A cada FMB se conquista um espaço a mais, se qualifica a luta, se amplia a causa. Não é mais possível falar em mobilidade ciclística sem no mínimo falar de gênero, classe e identidade étnica. As diversas experiências, realidades e posicionalidades precisam manter-se como parte da construção desse evento, assim como da construção de nossas cidades.
Foi justamente pensando sobre conjuntura que decidimos partilhar, no FMB8 o trabalho Violência Política e mobilidade urbana: experiências de mulheres cicloativistas. O conceito de violência política adotado aqui compreende, de acordo com a professora García (2017)[1], “todas aquelas condutas, ações ou omissões infringidas às mulheres que têm por objetivo limitar seu acesso ao espaço público, entendido como o espaço político da livre manifestação, da tomada de decisões, informal ou formalmente, ou seja, o acesso das mulheres no espaço da praça pública, em qualquer de suas manifestações: física (manifestações, marchas, reuniões, entre outras) ou virtual (internet, redes sociais etc.), bem como por sua participação em debates de maneira oral ou escrita, com isso se estende a violência política para todas as mulheres que estejam ou não no espaço formal da política, neste último caso, considerando as mulheres dos movimentos sociais, as jornalistas e formadoras de opinião”.
As mulheres vêm conseguindo combater e, até mesmo, superar essa violência, ocupando cada vez mais lugares nos movimentos sociais, assim como é possível observar no próprio movimento cicloativista.
Entretanto, a presença de mulheres na gestão em órgãos públicos ainda é incipiente, a exemplo das secretarias municipais de transporte e mobilidade. De acordo com IBGE (2017), 90,3% desses órgãos são comandos por homens.

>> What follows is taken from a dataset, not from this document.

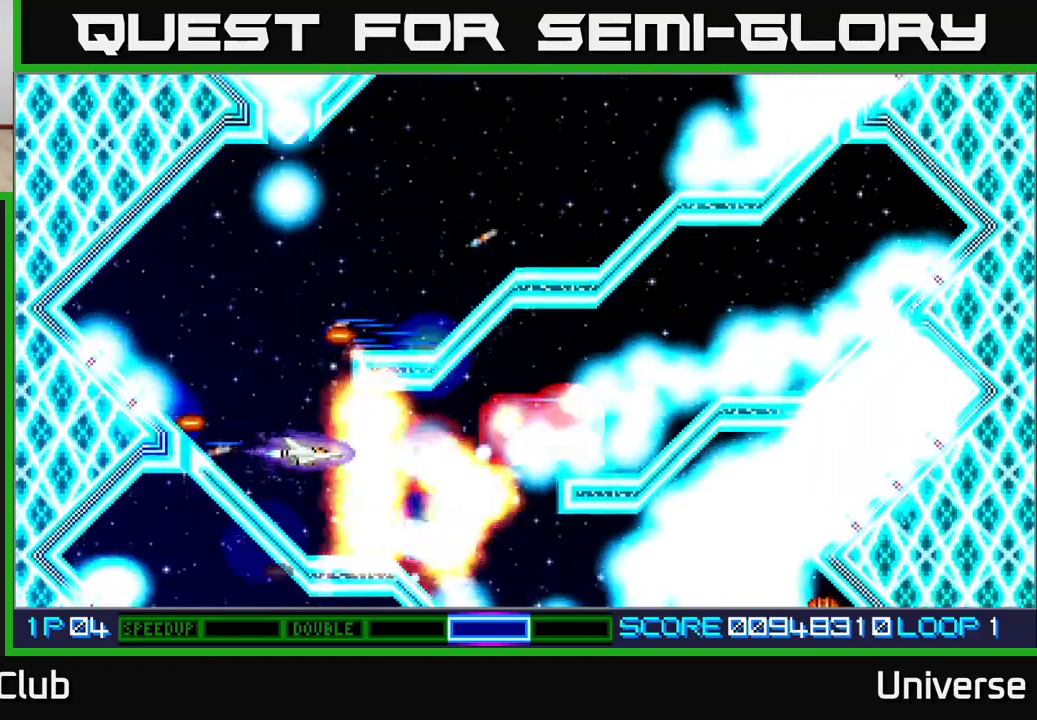
{"buttons": ["A"], "events": [[300, "DPAD_UP", "down"], [350, "DPAD_UP", "up"]]}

Nesse sentido, o nosso trabalho no FMB8 teve o intuito de apresentar o Mapa de Relieve[2] como um instrumento metodológico capaz de colocar em evidência, de forma visual, experiências de mulheres cicloativistas no seu cotidiano em bicicleta pela cidade. Os dados são adquiridos através de uma ferramenta online, que interseccionam os lugares (dimensão espacial), as estruturas de poder exercida sobre a mobilidade feminina (dimensão social) e suas experiências pessoais (dimensão corporal).

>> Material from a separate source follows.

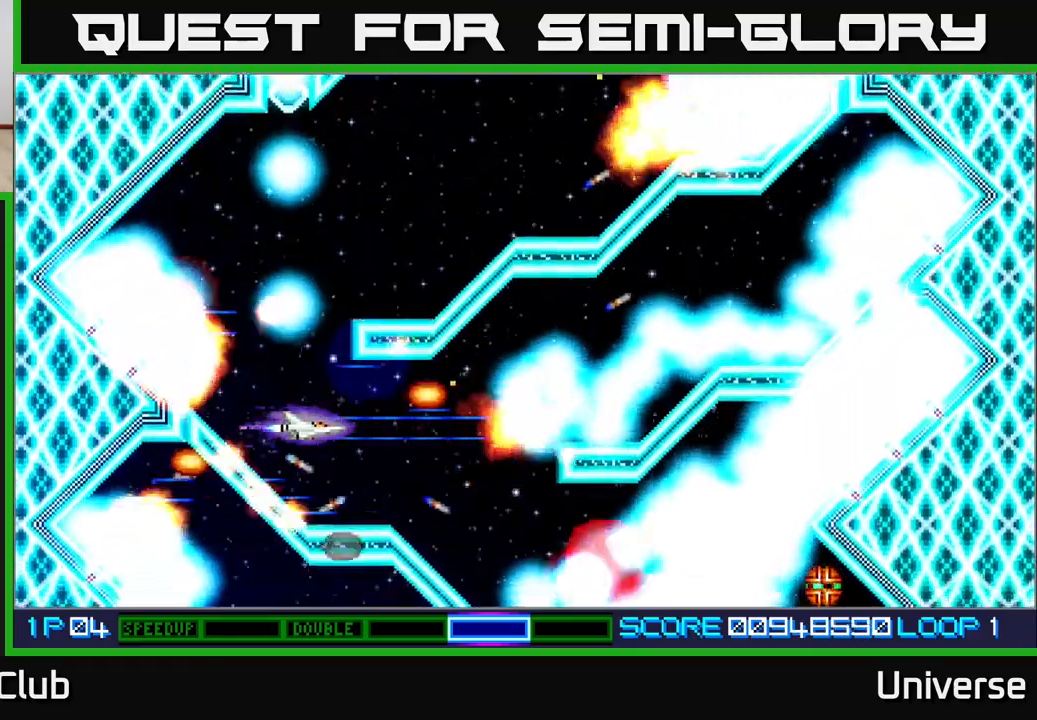
{"buttons": ["A", "DPAD_UP"], "events": [[50, "DPAD_RIGHT", "down"], [167, "DPAD_RIGHT", "up"], [333, "DPAD_RIGHT", "down"], [367, "DPAD_UP", "down"], [500, "DPAD_RIGHT", "up"]]}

No FMB não foi possível expor os dados obtidos, porque faz parte da minha tese de doutorado que, todavia, não foi finalizada, mas a ideia central de apresentar esse instrumento metodológico vai ao encontro de pensar a cidade a partir da perspectiva de gênero e através das experiências cotidianas de quem faz e vive a cidade.
Ademais, é importante ressaltar que esse trabalho só foi (ainda é) possível porque sua construção tem a cooperação de mulheres cicloativistas. Esse trabalho é um dos exemplos de que o envolvimento cada vez maior de mulheres no cicloativismo contribui para a construção do conhecimento, numa outra lógica epistêmica, assim como para a transformação de cidades.
[1] GARCÍA, Verônica Ibarra. Violência Política: uma exploração desde a geografia feminista. SILVA, Joseli Maria; ORNAT, Marcio Jose, CHIMIN JUNIOR, Alides Baptista. Diálogos Ibero-Latino-Americanos sobre geografias feministas e das sexualidades. Ponta Grossa: Todapalavra, 2017.
[2] A metodologia dos Mapas de Relieve de Experiências foi criada pela professora Maria Rodó-de-Zátare em sua tese de doutorado, para demonstrar espacialmente as experiências de mulheres jovens lésbicas.
Texto: Roberta Raquel, doutoranda em Geografia pela UFSC e professora do IFC Camboriú, cicloativista associada à UCB.
Este texto foi composto para o Edital 01/2019 “Você no FM8” promovido pela UCB – União de Ciclistas do Brasil e financiado pelo Itaú como resultado da participação do/a autor/a no 8º Fórum Mundial da Bicicleta (Quito/Equador – 25 e 28/04/2019).